A drop in gaming revenue in September saw the fourth straight month of declines in Macau and October tracks for the steepest decline, so far, this year. Wells Fargo analysts expect an estimated 21% year-on-year gross gaming revenue drop, which is why we decided to ask our readers, “Will Macau decline more than or less than the predicted 21% in October?”
64% said, “More than 21%” and 29% hoped that it would be “Less than 21%” and 7% said, “21%”
The special administrative region of Macau is the only area in China where casino gambling is legal, making it the world’s largest gambling hub.
In June, Macau casino revenue declined because World Cup soccer is the gamblers’ focus. Meanwhile, the mainland Chinese government cracked down on corruption, which softened spending by high-end customers associated with junket operators.
The government also instituted visa restrictions earlier this summer that limited the number of trips a resident of mainland China could take to Macau and halted the use of a debit card, which many Chinese use to transfer money for use in Macau.
--------------------------------------------------
#### [Problem set]
1. For each statement, say whether it agrees with the Macau gaming article. Answer yes or no and quote the words that decide it.
(a) Wells Fargo analysts expected gross gaming revenue to drop about 21% year-on-year.
(b) Most readers in the poll thought the decline would be less than 21%.
(c) The visa restrictions were put in place during the winter.
2. Write the next paragraph of the Macau gaming article, starting after its final sentence.
The items come from a different source than the Macau article.

#### [Entries shown]
--------------------------------------------------
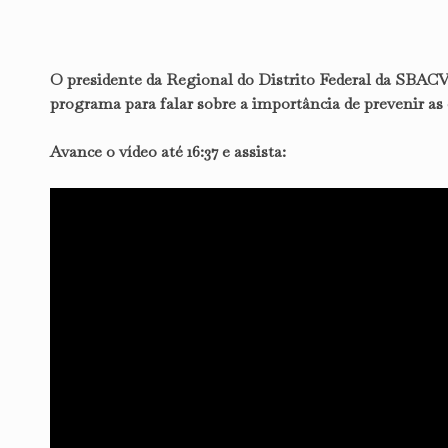
O presidente da Regional do Distrito Federal da SBACV
programa para falar sobre a importância de prevenir as
Avance o vídeo até 16:37 e assista: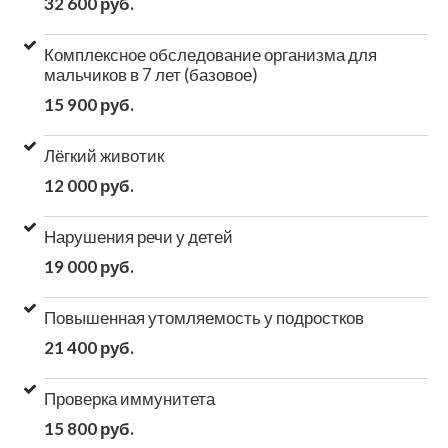
32 600 руб.
Комплексное обследование организма для
мальчиков в 7 лет (базовое)
15 900 руб.
Лёгкий животик
12 000 руб.
Нарушения речи у детей
19 000 руб.
Повышенная утомляемость у подростков
21 400 руб.
Проверка иммунитета
15 800 руб.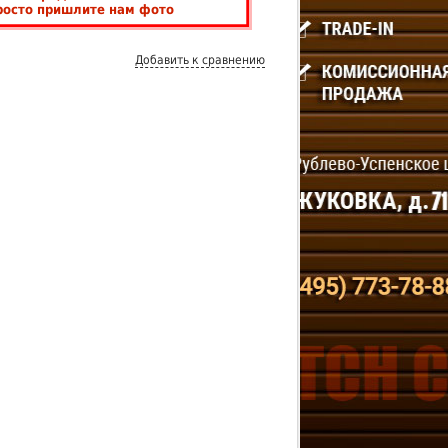
росто пришлите нам фото
Добавить к сравнению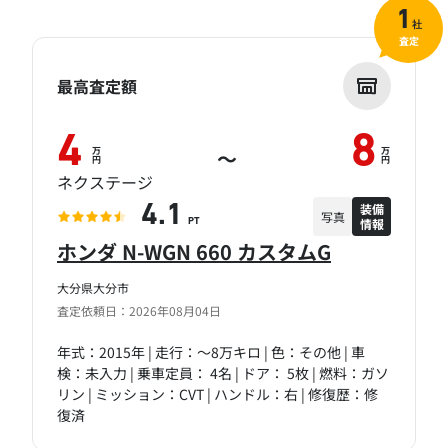
1
社
査定
最高査定額
4
8
万
万
～
円
円
ネクステージ
装備
4.1
写真
情報
PT
ホンダ N-WGN 660 カスタムG
大分県大分市
査定依頼日：2026年08月04日
年式：2015年 | 走行：～8万キロ | 色：その他 | 車
検：未入力 | 乗車定員： 4名 | ドア： 5枚 | 燃料：ガソ
リン | ミッション：CVT | ハンドル：右 | 修復歴：修
復済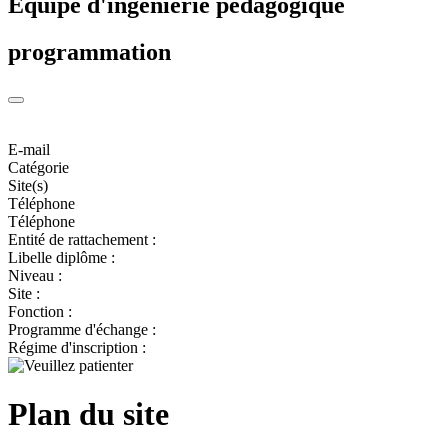
Equipe d'ingénierie pédagogique
programmation
E-mail
Catégorie
Site(s)
Téléphone
Téléphone
Entité de rattachement :
Libelle diplôme :
Niveau :
Site :
Fonction :
Programme d'échange :
Régime d'inscription :
Plan du site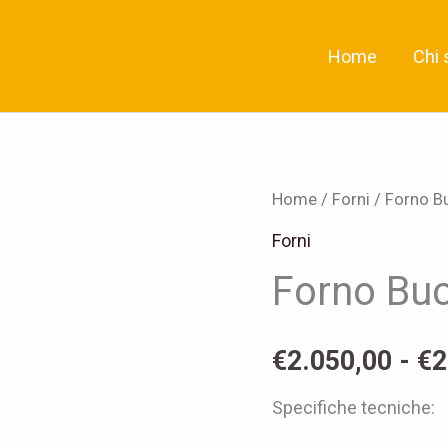
Home
Chi 
Forno
Home
/
Forni
/ Forno B
Bucciddrato
Forni
quantità
Forno Buc
€
2.050,00
-
€
2
Specifiche tecniche: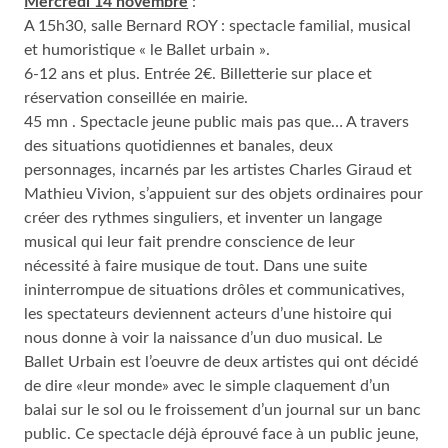
Mercredi 14 novembre
:
A 15h30, salle Bernard ROY : spectacle familial, musical
et humoristique « le Ballet urbain ».
6-12 ans et plus. Entrée 2€. Billetterie sur place et
réservation conseillée en mairie.
45 mn . Spectacle jeune public mais pas que… A travers
des situations quotidiennes et banales, deux
personnages, incarnés par les artistes Charles Giraud et
Mathieu Vivion, s’appuient sur des objets ordinaires pour
créer des rythmes singuliers, et inventer un langage
musical qui leur fait prendre conscience de leur
nécessité à faire musique de tout. Dans une suite
ininterrompue de situations drôles et communicatives,
les spectateurs deviennent acteurs d’une histoire qui
nous donne à voir la naissance d’un duo musical. Le
Ballet Urbain est l’oeuvre de deux artistes qui ont décidé
de dire «leur monde» avec le simple claquement d’un
balai sur le sol ou le froissement d’un journal sur un banc
public. Ce spectacle déjà éprouvé face à un public jeune,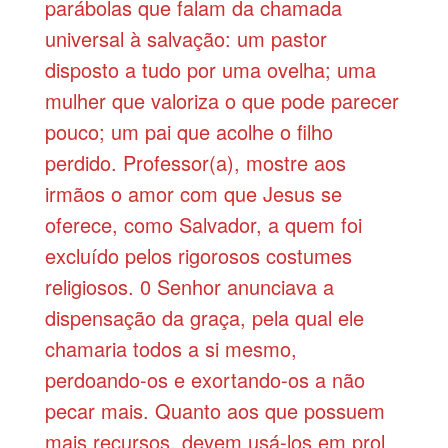
parábolas que falam da chamada
universal à salvação: um pastor
disposto a tudo por uma ovelha; uma
mulher que valoriza o que pode parecer
pouco; um pai que acolhe o filho
perdido. Professor(a), mostre aos
irmãos o amor com que Jesus se
oferece, como Salvador, a quem foi
excluído pelos rigorosos costumes
religiosos. 0 Senhor anunciava a
dispensação da graça, pela qual ele
chamaria todos a si mesmo,
perdoando-os e exortando-os a não
pecar mais. Quanto aos que possuem
mais recursos, devem usá-los em prol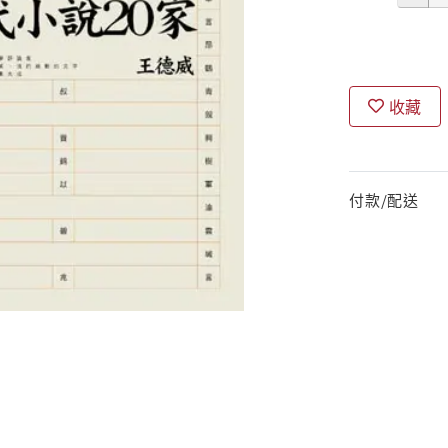
收藏
付款/配送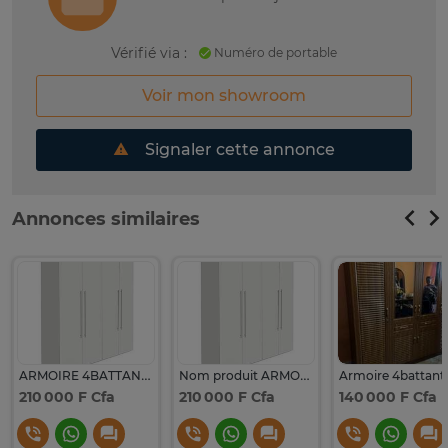
Vérifié via :
Numéro de portable
Voir mon showroom
Signaler cette annonce
Annonces similaires
ARMOIRE 4BATTANTS 170X45X175 CM BLANC ARB004
Nom produit ARMOIRE 4BATTANTS 170X45X175 CM BLANC ARB004
Armoire 4battant
210 000 F Cfa
210 000 F Cfa
140 000 F Cfa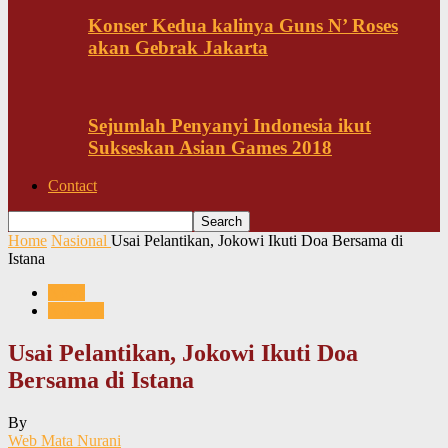
Konser Kedua kalinya Guns N’ Roses
akan Gebrak Jakarta
Sejumlah Penyanyi Indonesia ikut
Sukseskan Asian Games 2018
Contact
Home
Nasional
Usai Pelantikan, Jokowi Ikuti Doa Bersama di
Istana
News
Nasional
Usai Pelantikan, Jokowi Ikuti Doa
Bersama di Istana
By
Web Mata Nurani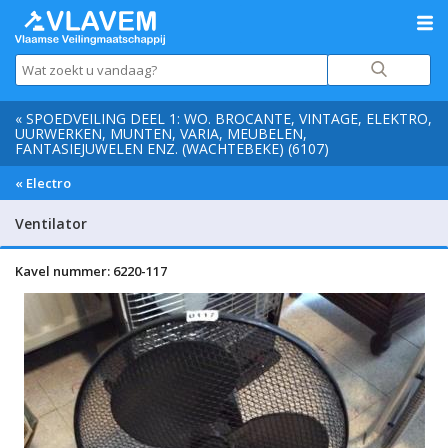
« SPOEDVEILING DEEL 1: WO. BROCANTE, VINTAGE, ELEKTRO,
UURWERKEN, MUNTEN, VARIA, MEUBELEN,
FANTASIEJUWELEN ENZ. (WACHTEBEKE) (6107)
« Electro
Ventilator
Kavel nummer: 6220-117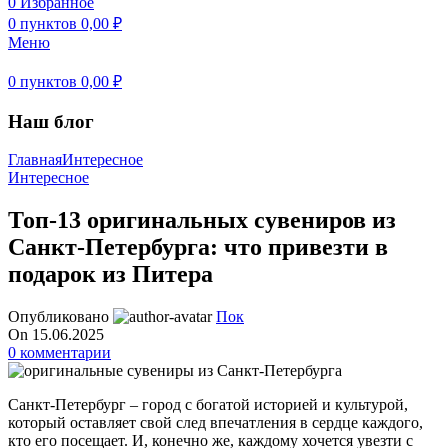
0
Избранное
0
пунктов
0,00
₽
Меню
0
пунктов
0,00
₽
Наш блог
Главная
Интересное
Интересное
Топ-13 оригинальных сувениров из
Санкт-Петербурга: что привезти в
подарок из Питера
Опубликовано
Пок
On 15.06.2025
0
комментарии
Санкт-Петербург – город с богатой историей и культурой,
который оставляет свой след впечатления в сердце каждого,
кто его посещает. И, конечно же, каждому хочется увезти с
--------------------------------------------------
#### [Expected responses]
1.
(a) Yes: "Wells Fargo analysts expect an estimated 21% year-on-year gross gaming revenue drop"
(b) No: "64% said, “More than 21%”"
(c) No: "The government also instituted visa restrictions earlier this summer"

2.
China’s big spending, gambling elite began to seek out the bright lights of the Vegas Strip amidst a massive government assault on corruption and extravagance.
Resorts International and Wynn Resorts, the two biggest names on the Las Vegas Strip, have both posted revenue numbers that have exceeded early estimates, all due to the increase in high rollers flying over from Macau to play high stakes Baccarat, a game favored by Chinese gamblers.
Casinos around the world spend a fortune on private jets, gourmet food and offering the use of private villas in an attempt to attract the big spending Chinese businessmen.
Even the Chinese national holiday failed to arrest Macau’s four-month revenue slide, with casinos believed to have suffered a 30% year-on-year decline in gaming revenue despite a 6% increase in visitation.
Macau also implemented a smoking ban inside casinos, which exempted the high-end VIP rooms. Analysts said they were watching to see whether the ban has additional effects on gaming revenue.
However, in a keynote talk at the Global Gaming Expo in Las Vegas last week, Sheldon Adelson said he thought the high-end gaming business in Macau would recover in two months once the government’s crackdown on corruption subsides.
“Everything is cyclical,” Adelson said of Macau. “It’s like gambling. Sometimes you’re up, sometimes you’re down.”
Next week, we ask “Has your opinion of the recreational poker model changed in the past 3 years?”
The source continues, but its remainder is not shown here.